Paradigm metallothermic-sulfidation-carbonization constructing ZIFs-derived TMSs@Graphene/CNx heterostructures for high-capacity and long-life energy storage

Abstract

Enhancing electrochemical activity and structural stability of transition metal sulfides (TMSs) are critical for improving the capacity output and retention of TMSs-based batteries. Here, we report a new paradigmatic approach for fabricating TMSs/C composites, adopting a metallothermic-sulfidation-carbonization strategy (2TM + CS2 = 2TMS + C) based on zeolitic imidazolate frameworks (ZIFs) to synchronously construct a compact TMSs@Graphene/CNx triple heterostructure. The obtained structure features crystalline TMSs nanoparticles wrapped by few-layer graphene and totally embedded within porous carbonized polyhedral frameworks.

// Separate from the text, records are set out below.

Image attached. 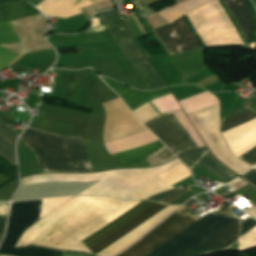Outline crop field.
<instances>
[{
  "label": "crop field",
  "mask_w": 256,
  "mask_h": 256,
  "mask_svg": "<svg viewBox=\"0 0 256 256\" xmlns=\"http://www.w3.org/2000/svg\"><path fill=\"white\" fill-rule=\"evenodd\" d=\"M103 198V196H76L26 230L16 247L39 244ZM141 201H122L106 197L39 245L89 252L90 250L80 242L81 240Z\"/></svg>",
  "instance_id": "8a807250"
},
{
  "label": "crop field",
  "mask_w": 256,
  "mask_h": 256,
  "mask_svg": "<svg viewBox=\"0 0 256 256\" xmlns=\"http://www.w3.org/2000/svg\"><path fill=\"white\" fill-rule=\"evenodd\" d=\"M20 140L36 154L43 173L93 172L82 139L26 129Z\"/></svg>",
  "instance_id": "ac0d7876"
},
{
  "label": "crop field",
  "mask_w": 256,
  "mask_h": 256,
  "mask_svg": "<svg viewBox=\"0 0 256 256\" xmlns=\"http://www.w3.org/2000/svg\"><path fill=\"white\" fill-rule=\"evenodd\" d=\"M72 197L44 199V208L43 199L12 203L7 235L1 244L0 253L12 256H61L64 252L44 248L14 247L24 231L42 218V208L45 216Z\"/></svg>",
  "instance_id": "34b2d1b8"
},
{
  "label": "crop field",
  "mask_w": 256,
  "mask_h": 256,
  "mask_svg": "<svg viewBox=\"0 0 256 256\" xmlns=\"http://www.w3.org/2000/svg\"><path fill=\"white\" fill-rule=\"evenodd\" d=\"M186 15L205 46L244 43L218 0L199 6Z\"/></svg>",
  "instance_id": "412701ff"
},
{
  "label": "crop field",
  "mask_w": 256,
  "mask_h": 256,
  "mask_svg": "<svg viewBox=\"0 0 256 256\" xmlns=\"http://www.w3.org/2000/svg\"><path fill=\"white\" fill-rule=\"evenodd\" d=\"M166 207L145 200L81 242L97 254Z\"/></svg>",
  "instance_id": "f4fd0767"
},
{
  "label": "crop field",
  "mask_w": 256,
  "mask_h": 256,
  "mask_svg": "<svg viewBox=\"0 0 256 256\" xmlns=\"http://www.w3.org/2000/svg\"><path fill=\"white\" fill-rule=\"evenodd\" d=\"M234 218L236 217L208 214L145 256H182Z\"/></svg>",
  "instance_id": "dd49c442"
},
{
  "label": "crop field",
  "mask_w": 256,
  "mask_h": 256,
  "mask_svg": "<svg viewBox=\"0 0 256 256\" xmlns=\"http://www.w3.org/2000/svg\"><path fill=\"white\" fill-rule=\"evenodd\" d=\"M220 105L189 114L212 152L240 175L251 168L250 165L235 158L220 134Z\"/></svg>",
  "instance_id": "e52e79f7"
},
{
  "label": "crop field",
  "mask_w": 256,
  "mask_h": 256,
  "mask_svg": "<svg viewBox=\"0 0 256 256\" xmlns=\"http://www.w3.org/2000/svg\"><path fill=\"white\" fill-rule=\"evenodd\" d=\"M196 220L189 213L184 216L176 211L119 256H143Z\"/></svg>",
  "instance_id": "d8731c3e"
},
{
  "label": "crop field",
  "mask_w": 256,
  "mask_h": 256,
  "mask_svg": "<svg viewBox=\"0 0 256 256\" xmlns=\"http://www.w3.org/2000/svg\"><path fill=\"white\" fill-rule=\"evenodd\" d=\"M104 23L110 29L115 39L119 43L120 47L130 59V61L137 67L143 78L146 80L150 88L164 86L161 79L154 72V70L149 66L146 60L143 58V54L138 51V47H135V43L130 40V36L128 37L125 32L123 26L118 20L114 10L106 11L100 13Z\"/></svg>",
  "instance_id": "5a996713"
},
{
  "label": "crop field",
  "mask_w": 256,
  "mask_h": 256,
  "mask_svg": "<svg viewBox=\"0 0 256 256\" xmlns=\"http://www.w3.org/2000/svg\"><path fill=\"white\" fill-rule=\"evenodd\" d=\"M145 124L176 154L197 147L172 112L161 114Z\"/></svg>",
  "instance_id": "3316defc"
},
{
  "label": "crop field",
  "mask_w": 256,
  "mask_h": 256,
  "mask_svg": "<svg viewBox=\"0 0 256 256\" xmlns=\"http://www.w3.org/2000/svg\"><path fill=\"white\" fill-rule=\"evenodd\" d=\"M154 32L170 54L202 48L183 17Z\"/></svg>",
  "instance_id": "28ad6ade"
},
{
  "label": "crop field",
  "mask_w": 256,
  "mask_h": 256,
  "mask_svg": "<svg viewBox=\"0 0 256 256\" xmlns=\"http://www.w3.org/2000/svg\"><path fill=\"white\" fill-rule=\"evenodd\" d=\"M238 235L239 221L236 218L183 256H202L206 253L219 252L233 244Z\"/></svg>",
  "instance_id": "d1516ede"
},
{
  "label": "crop field",
  "mask_w": 256,
  "mask_h": 256,
  "mask_svg": "<svg viewBox=\"0 0 256 256\" xmlns=\"http://www.w3.org/2000/svg\"><path fill=\"white\" fill-rule=\"evenodd\" d=\"M178 157L191 169L199 164L204 165L227 182L238 177L215 159L207 148L187 152Z\"/></svg>",
  "instance_id": "22f410ed"
},
{
  "label": "crop field",
  "mask_w": 256,
  "mask_h": 256,
  "mask_svg": "<svg viewBox=\"0 0 256 256\" xmlns=\"http://www.w3.org/2000/svg\"><path fill=\"white\" fill-rule=\"evenodd\" d=\"M179 206H169L154 217H152L150 220L100 252L99 256H115L120 251H122L124 248L129 246L131 243H133L135 240H137L139 237H141L144 233L149 231L151 228L156 226L159 222H161L165 217H167L171 212H173L176 208Z\"/></svg>",
  "instance_id": "cbeb9de0"
},
{
  "label": "crop field",
  "mask_w": 256,
  "mask_h": 256,
  "mask_svg": "<svg viewBox=\"0 0 256 256\" xmlns=\"http://www.w3.org/2000/svg\"><path fill=\"white\" fill-rule=\"evenodd\" d=\"M102 79L124 99L132 111L152 99L169 94L166 88L151 91H137L132 88L129 89L112 79L106 77H102Z\"/></svg>",
  "instance_id": "5142ce71"
},
{
  "label": "crop field",
  "mask_w": 256,
  "mask_h": 256,
  "mask_svg": "<svg viewBox=\"0 0 256 256\" xmlns=\"http://www.w3.org/2000/svg\"><path fill=\"white\" fill-rule=\"evenodd\" d=\"M164 146L159 140L150 144L136 147L124 152L111 154L115 159L126 167H144L151 166L146 156L156 152Z\"/></svg>",
  "instance_id": "d9b57169"
},
{
  "label": "crop field",
  "mask_w": 256,
  "mask_h": 256,
  "mask_svg": "<svg viewBox=\"0 0 256 256\" xmlns=\"http://www.w3.org/2000/svg\"><path fill=\"white\" fill-rule=\"evenodd\" d=\"M235 21L242 30L247 42L253 30V20L245 0H223Z\"/></svg>",
  "instance_id": "733c2abd"
},
{
  "label": "crop field",
  "mask_w": 256,
  "mask_h": 256,
  "mask_svg": "<svg viewBox=\"0 0 256 256\" xmlns=\"http://www.w3.org/2000/svg\"><path fill=\"white\" fill-rule=\"evenodd\" d=\"M254 118H256V113L243 109L222 120L223 132Z\"/></svg>",
  "instance_id": "4a817a6b"
},
{
  "label": "crop field",
  "mask_w": 256,
  "mask_h": 256,
  "mask_svg": "<svg viewBox=\"0 0 256 256\" xmlns=\"http://www.w3.org/2000/svg\"><path fill=\"white\" fill-rule=\"evenodd\" d=\"M190 175H192L191 171L181 163L157 177L172 185Z\"/></svg>",
  "instance_id": "bc2a9ffb"
},
{
  "label": "crop field",
  "mask_w": 256,
  "mask_h": 256,
  "mask_svg": "<svg viewBox=\"0 0 256 256\" xmlns=\"http://www.w3.org/2000/svg\"><path fill=\"white\" fill-rule=\"evenodd\" d=\"M135 115L143 122H147L151 118L159 115L152 104L149 102L144 106L138 108L137 110L133 111Z\"/></svg>",
  "instance_id": "214f88e0"
},
{
  "label": "crop field",
  "mask_w": 256,
  "mask_h": 256,
  "mask_svg": "<svg viewBox=\"0 0 256 256\" xmlns=\"http://www.w3.org/2000/svg\"><path fill=\"white\" fill-rule=\"evenodd\" d=\"M18 56L19 55L0 47V69L7 66L9 63L15 60Z\"/></svg>",
  "instance_id": "92a150f3"
},
{
  "label": "crop field",
  "mask_w": 256,
  "mask_h": 256,
  "mask_svg": "<svg viewBox=\"0 0 256 256\" xmlns=\"http://www.w3.org/2000/svg\"><path fill=\"white\" fill-rule=\"evenodd\" d=\"M138 11L141 13L143 18L149 16L150 14L156 12L153 10L145 0H132Z\"/></svg>",
  "instance_id": "dafd665d"
},
{
  "label": "crop field",
  "mask_w": 256,
  "mask_h": 256,
  "mask_svg": "<svg viewBox=\"0 0 256 256\" xmlns=\"http://www.w3.org/2000/svg\"><path fill=\"white\" fill-rule=\"evenodd\" d=\"M158 159L164 163L170 159H172L173 157H175L172 152L166 148V147H163L161 150H159L158 152L154 153Z\"/></svg>",
  "instance_id": "00972430"
},
{
  "label": "crop field",
  "mask_w": 256,
  "mask_h": 256,
  "mask_svg": "<svg viewBox=\"0 0 256 256\" xmlns=\"http://www.w3.org/2000/svg\"><path fill=\"white\" fill-rule=\"evenodd\" d=\"M191 189L189 188H180L178 190H176L175 192L169 194L168 196L164 197L161 201H159L160 203H164L167 204L169 202H171L172 200H174L175 198L179 197L180 195H182L183 193L189 191Z\"/></svg>",
  "instance_id": "a9b5d70f"
},
{
  "label": "crop field",
  "mask_w": 256,
  "mask_h": 256,
  "mask_svg": "<svg viewBox=\"0 0 256 256\" xmlns=\"http://www.w3.org/2000/svg\"><path fill=\"white\" fill-rule=\"evenodd\" d=\"M238 158H240L252 165L256 164V146Z\"/></svg>",
  "instance_id": "4177f3b9"
},
{
  "label": "crop field",
  "mask_w": 256,
  "mask_h": 256,
  "mask_svg": "<svg viewBox=\"0 0 256 256\" xmlns=\"http://www.w3.org/2000/svg\"><path fill=\"white\" fill-rule=\"evenodd\" d=\"M256 226V220L249 219L248 221L241 224V236L244 235L247 231L251 230L253 227Z\"/></svg>",
  "instance_id": "730fd06b"
},
{
  "label": "crop field",
  "mask_w": 256,
  "mask_h": 256,
  "mask_svg": "<svg viewBox=\"0 0 256 256\" xmlns=\"http://www.w3.org/2000/svg\"><path fill=\"white\" fill-rule=\"evenodd\" d=\"M59 55L83 53L78 47L56 48Z\"/></svg>",
  "instance_id": "eef30255"
},
{
  "label": "crop field",
  "mask_w": 256,
  "mask_h": 256,
  "mask_svg": "<svg viewBox=\"0 0 256 256\" xmlns=\"http://www.w3.org/2000/svg\"><path fill=\"white\" fill-rule=\"evenodd\" d=\"M246 184H248V183H246L245 181H243V180L237 178L235 181H233V182L230 183L229 185H230L231 189L235 191V190L241 188L242 186H244V185H246ZM242 188H243V187H242ZM235 192H236V191H235Z\"/></svg>",
  "instance_id": "ae1a2a85"
},
{
  "label": "crop field",
  "mask_w": 256,
  "mask_h": 256,
  "mask_svg": "<svg viewBox=\"0 0 256 256\" xmlns=\"http://www.w3.org/2000/svg\"><path fill=\"white\" fill-rule=\"evenodd\" d=\"M176 189L174 190H169V191H165V192H162V193H159V194H156V195H153L151 197L148 198V200H152V201H156L158 202L160 199H162L164 196L168 195L169 193L175 191Z\"/></svg>",
  "instance_id": "d3111659"
},
{
  "label": "crop field",
  "mask_w": 256,
  "mask_h": 256,
  "mask_svg": "<svg viewBox=\"0 0 256 256\" xmlns=\"http://www.w3.org/2000/svg\"><path fill=\"white\" fill-rule=\"evenodd\" d=\"M7 217L0 216V239L4 233Z\"/></svg>",
  "instance_id": "750c4746"
},
{
  "label": "crop field",
  "mask_w": 256,
  "mask_h": 256,
  "mask_svg": "<svg viewBox=\"0 0 256 256\" xmlns=\"http://www.w3.org/2000/svg\"><path fill=\"white\" fill-rule=\"evenodd\" d=\"M247 178L250 182L256 185V169L244 176Z\"/></svg>",
  "instance_id": "bd1437ed"
},
{
  "label": "crop field",
  "mask_w": 256,
  "mask_h": 256,
  "mask_svg": "<svg viewBox=\"0 0 256 256\" xmlns=\"http://www.w3.org/2000/svg\"><path fill=\"white\" fill-rule=\"evenodd\" d=\"M247 213L256 218V207L254 209H252L251 211L247 212Z\"/></svg>",
  "instance_id": "1d83c4d3"
},
{
  "label": "crop field",
  "mask_w": 256,
  "mask_h": 256,
  "mask_svg": "<svg viewBox=\"0 0 256 256\" xmlns=\"http://www.w3.org/2000/svg\"><path fill=\"white\" fill-rule=\"evenodd\" d=\"M63 256H86L83 254H69V253H65Z\"/></svg>",
  "instance_id": "120bbe31"
},
{
  "label": "crop field",
  "mask_w": 256,
  "mask_h": 256,
  "mask_svg": "<svg viewBox=\"0 0 256 256\" xmlns=\"http://www.w3.org/2000/svg\"><path fill=\"white\" fill-rule=\"evenodd\" d=\"M113 1H114V3H115L116 7H118V5H119V3H120L121 0H113Z\"/></svg>",
  "instance_id": "d32e631a"
},
{
  "label": "crop field",
  "mask_w": 256,
  "mask_h": 256,
  "mask_svg": "<svg viewBox=\"0 0 256 256\" xmlns=\"http://www.w3.org/2000/svg\"><path fill=\"white\" fill-rule=\"evenodd\" d=\"M0 256H7V255H0Z\"/></svg>",
  "instance_id": "5866460e"
},
{
  "label": "crop field",
  "mask_w": 256,
  "mask_h": 256,
  "mask_svg": "<svg viewBox=\"0 0 256 256\" xmlns=\"http://www.w3.org/2000/svg\"><path fill=\"white\" fill-rule=\"evenodd\" d=\"M255 168H256V166H255Z\"/></svg>",
  "instance_id": "028f5c9d"
}]
</instances>
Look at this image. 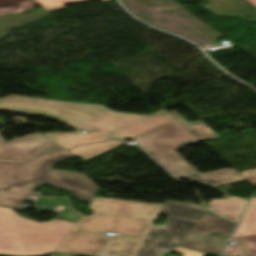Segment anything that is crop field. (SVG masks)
Instances as JSON below:
<instances>
[{
	"label": "crop field",
	"mask_w": 256,
	"mask_h": 256,
	"mask_svg": "<svg viewBox=\"0 0 256 256\" xmlns=\"http://www.w3.org/2000/svg\"><path fill=\"white\" fill-rule=\"evenodd\" d=\"M95 212L82 217L55 251L100 256L106 232L109 239L104 256H135L163 205L95 198Z\"/></svg>",
	"instance_id": "crop-field-1"
},
{
	"label": "crop field",
	"mask_w": 256,
	"mask_h": 256,
	"mask_svg": "<svg viewBox=\"0 0 256 256\" xmlns=\"http://www.w3.org/2000/svg\"><path fill=\"white\" fill-rule=\"evenodd\" d=\"M0 110L40 115L119 139L134 138L175 119L163 109L150 116H143L114 112L99 105L16 95L0 99Z\"/></svg>",
	"instance_id": "crop-field-2"
},
{
	"label": "crop field",
	"mask_w": 256,
	"mask_h": 256,
	"mask_svg": "<svg viewBox=\"0 0 256 256\" xmlns=\"http://www.w3.org/2000/svg\"><path fill=\"white\" fill-rule=\"evenodd\" d=\"M58 144L22 164L0 163V206L17 209L30 200L35 184H51L92 202L97 187L83 174L52 169L53 163L74 158Z\"/></svg>",
	"instance_id": "crop-field-3"
},
{
	"label": "crop field",
	"mask_w": 256,
	"mask_h": 256,
	"mask_svg": "<svg viewBox=\"0 0 256 256\" xmlns=\"http://www.w3.org/2000/svg\"><path fill=\"white\" fill-rule=\"evenodd\" d=\"M192 134L175 119L132 140L177 179L189 177L213 187L247 180L234 169L200 175L174 151L185 144L199 141Z\"/></svg>",
	"instance_id": "crop-field-4"
},
{
	"label": "crop field",
	"mask_w": 256,
	"mask_h": 256,
	"mask_svg": "<svg viewBox=\"0 0 256 256\" xmlns=\"http://www.w3.org/2000/svg\"><path fill=\"white\" fill-rule=\"evenodd\" d=\"M75 224L62 220L38 223L17 216L12 209L0 207V254H48L56 249Z\"/></svg>",
	"instance_id": "crop-field-5"
},
{
	"label": "crop field",
	"mask_w": 256,
	"mask_h": 256,
	"mask_svg": "<svg viewBox=\"0 0 256 256\" xmlns=\"http://www.w3.org/2000/svg\"><path fill=\"white\" fill-rule=\"evenodd\" d=\"M207 210L194 204L167 201L161 214L168 216L164 226H152L136 256H162L200 220Z\"/></svg>",
	"instance_id": "crop-field-6"
},
{
	"label": "crop field",
	"mask_w": 256,
	"mask_h": 256,
	"mask_svg": "<svg viewBox=\"0 0 256 256\" xmlns=\"http://www.w3.org/2000/svg\"><path fill=\"white\" fill-rule=\"evenodd\" d=\"M234 227L235 224L213 213H207L173 252L185 256H204L207 253L221 256ZM214 232L222 236H209Z\"/></svg>",
	"instance_id": "crop-field-7"
},
{
	"label": "crop field",
	"mask_w": 256,
	"mask_h": 256,
	"mask_svg": "<svg viewBox=\"0 0 256 256\" xmlns=\"http://www.w3.org/2000/svg\"><path fill=\"white\" fill-rule=\"evenodd\" d=\"M52 143L54 142L38 133L8 143L0 138V161L24 162Z\"/></svg>",
	"instance_id": "crop-field-8"
},
{
	"label": "crop field",
	"mask_w": 256,
	"mask_h": 256,
	"mask_svg": "<svg viewBox=\"0 0 256 256\" xmlns=\"http://www.w3.org/2000/svg\"><path fill=\"white\" fill-rule=\"evenodd\" d=\"M46 137L58 143L66 150H69L77 145L113 140V138L95 133H52L46 134Z\"/></svg>",
	"instance_id": "crop-field-9"
},
{
	"label": "crop field",
	"mask_w": 256,
	"mask_h": 256,
	"mask_svg": "<svg viewBox=\"0 0 256 256\" xmlns=\"http://www.w3.org/2000/svg\"><path fill=\"white\" fill-rule=\"evenodd\" d=\"M249 200L229 196L228 199L212 200L208 209L238 222Z\"/></svg>",
	"instance_id": "crop-field-10"
},
{
	"label": "crop field",
	"mask_w": 256,
	"mask_h": 256,
	"mask_svg": "<svg viewBox=\"0 0 256 256\" xmlns=\"http://www.w3.org/2000/svg\"><path fill=\"white\" fill-rule=\"evenodd\" d=\"M68 200V198H37L36 208L37 210L61 213L58 218L78 222L82 216L70 208L73 203L68 202ZM56 205L66 207L62 212L53 211Z\"/></svg>",
	"instance_id": "crop-field-11"
},
{
	"label": "crop field",
	"mask_w": 256,
	"mask_h": 256,
	"mask_svg": "<svg viewBox=\"0 0 256 256\" xmlns=\"http://www.w3.org/2000/svg\"><path fill=\"white\" fill-rule=\"evenodd\" d=\"M123 144H124L123 142H120L118 140H113V141L78 146L69 151L83 160H89L107 151L115 149Z\"/></svg>",
	"instance_id": "crop-field-12"
},
{
	"label": "crop field",
	"mask_w": 256,
	"mask_h": 256,
	"mask_svg": "<svg viewBox=\"0 0 256 256\" xmlns=\"http://www.w3.org/2000/svg\"><path fill=\"white\" fill-rule=\"evenodd\" d=\"M170 114L201 141L219 138L214 132H212L213 130L211 129V131L202 121L189 123L176 111H172Z\"/></svg>",
	"instance_id": "crop-field-13"
},
{
	"label": "crop field",
	"mask_w": 256,
	"mask_h": 256,
	"mask_svg": "<svg viewBox=\"0 0 256 256\" xmlns=\"http://www.w3.org/2000/svg\"><path fill=\"white\" fill-rule=\"evenodd\" d=\"M256 234V197L253 198L233 238Z\"/></svg>",
	"instance_id": "crop-field-14"
},
{
	"label": "crop field",
	"mask_w": 256,
	"mask_h": 256,
	"mask_svg": "<svg viewBox=\"0 0 256 256\" xmlns=\"http://www.w3.org/2000/svg\"><path fill=\"white\" fill-rule=\"evenodd\" d=\"M32 0H0V15L34 10Z\"/></svg>",
	"instance_id": "crop-field-15"
},
{
	"label": "crop field",
	"mask_w": 256,
	"mask_h": 256,
	"mask_svg": "<svg viewBox=\"0 0 256 256\" xmlns=\"http://www.w3.org/2000/svg\"><path fill=\"white\" fill-rule=\"evenodd\" d=\"M33 1L39 4L46 11H50V10L65 8L62 6L65 4L85 2V1H91V0H33ZM104 1H108V0H104Z\"/></svg>",
	"instance_id": "crop-field-16"
},
{
	"label": "crop field",
	"mask_w": 256,
	"mask_h": 256,
	"mask_svg": "<svg viewBox=\"0 0 256 256\" xmlns=\"http://www.w3.org/2000/svg\"><path fill=\"white\" fill-rule=\"evenodd\" d=\"M236 245L228 246L224 256H247L239 238L232 239Z\"/></svg>",
	"instance_id": "crop-field-17"
},
{
	"label": "crop field",
	"mask_w": 256,
	"mask_h": 256,
	"mask_svg": "<svg viewBox=\"0 0 256 256\" xmlns=\"http://www.w3.org/2000/svg\"><path fill=\"white\" fill-rule=\"evenodd\" d=\"M248 255L256 256V235L240 238Z\"/></svg>",
	"instance_id": "crop-field-18"
},
{
	"label": "crop field",
	"mask_w": 256,
	"mask_h": 256,
	"mask_svg": "<svg viewBox=\"0 0 256 256\" xmlns=\"http://www.w3.org/2000/svg\"><path fill=\"white\" fill-rule=\"evenodd\" d=\"M240 174L246 177L251 183L256 185V171L249 170V171L241 172Z\"/></svg>",
	"instance_id": "crop-field-19"
},
{
	"label": "crop field",
	"mask_w": 256,
	"mask_h": 256,
	"mask_svg": "<svg viewBox=\"0 0 256 256\" xmlns=\"http://www.w3.org/2000/svg\"><path fill=\"white\" fill-rule=\"evenodd\" d=\"M249 2H251L254 6H256V0H248Z\"/></svg>",
	"instance_id": "crop-field-20"
},
{
	"label": "crop field",
	"mask_w": 256,
	"mask_h": 256,
	"mask_svg": "<svg viewBox=\"0 0 256 256\" xmlns=\"http://www.w3.org/2000/svg\"><path fill=\"white\" fill-rule=\"evenodd\" d=\"M256 170V169H255Z\"/></svg>",
	"instance_id": "crop-field-21"
}]
</instances>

All three nanocomponents of TMSs@Graphene/CNx are connected via chemical bonding of S−C and TM−C, forming a chemical cross-linked nanostructure. Such structure design bears intrinsic advantages in improving the volumetric-efficiency for accommodating TMSs and electrical properties, enabling promising electrochemical performance in lithium- and sodium-ion storage. As a representative, the ZnS@Graphene/CNx electrode exhibits a high capacity of 891.5 mAh g−1 and an excellent retention of 80 % after 1000 cycles in lithium-ion batteries. More notably, this general metallothermic-sulfidation-carbonization mechanism can be applicable to all ZIFs, defining a new ZIFs-derived TMSs/C heterostructures.